When you run git commit -m "message" (assuming staged changes exist), Git:

  1. Write a tree object that represents the project state in the index. The tree references blobs (and subtrees) for every tracked file/directory. You can reproduce this with:

     git write-tree   # prints tree-hash
    
  2. Creates a commit object that includes:

    • tree: <tree-hash>

    • parent: <parent-hash> (if any)

    • author/committer metadata

    • commit message
      You can create a commit manually (plumbing) with:

    echo "My commit" | git commit-tree <tree-hash> -p <parent-hash>

That prints the new commit hash.

  1. Updates the branch ref that HEAD points to (for example refs/heads/main) to point to the new commit hash.

    • This is what moves the branch forward.

    • HEAD itself either points to that ref (ref: refs/heads/main) or contains a hash when detached.

  2. Optionally writes reflog entries in .git/logs/ to track ref changes.

So commits are lightweight pointers to trees (snapshots), and trees point to blobs (file contents).

Visualizing the commit → tree → blob relationship

commit C (hash: ccccc)
  ├─ tree T (hash: ttttt)
  │   ├─ file a.txt -> blob A (hash: aaaaa)
  │   ├─ file b.txt -> blob B (hash: bbbbb)
  │   └─ dir/ -> tree T2 (hash: t2t2t)
  │        └─ file c.txt -> blob C (hash: ccccc)
  └─ parent -> commit B (hash: bbbbb)

Each arrow is a reference by hash.
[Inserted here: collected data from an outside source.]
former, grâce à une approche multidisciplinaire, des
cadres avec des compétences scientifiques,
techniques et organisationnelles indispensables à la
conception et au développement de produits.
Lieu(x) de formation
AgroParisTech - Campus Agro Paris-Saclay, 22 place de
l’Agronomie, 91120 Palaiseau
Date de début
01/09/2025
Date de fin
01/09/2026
To inspect any object:

git cat-file -p <hash>   # pretty-print the object

Branches, HEAD, and refs

  • A branch is just a file under .git/refs/heads/ that contains a commit hash. Example: .git/refs/heads/main might contain d34db33f....

  • HEAD points to either a branch ref (ref: refs/heads/main) or directly to a commit (detached HEAD).

  • Moving a branch is simply updating the file that stores the hash. This is why Git operations are fast.

Packs and garbage collection

Storing every object as a separate file becomes inefficient for big repos. Git periodically compresses many objects into packfiles under .git/objects/pack/ (files like pack-*.pack and pack-*.idx). git gc (garbage collect) will pack loose objects and remove unreferenced objects older than a grace period.

How Git ensures integrity & consistency

  • Objects are content-addressed: their SHA is derived from content - changing content changes the hash.

  • Commits reference trees, trees reference blobs - this creates an immutable web of hashes. If any object is corrupted or tampered with, the hash chain breaks.

  • git fsck verifies object connectivity and integrity.

  • Reflogs and multiple copies (remotes) provide redundancy and recovery points.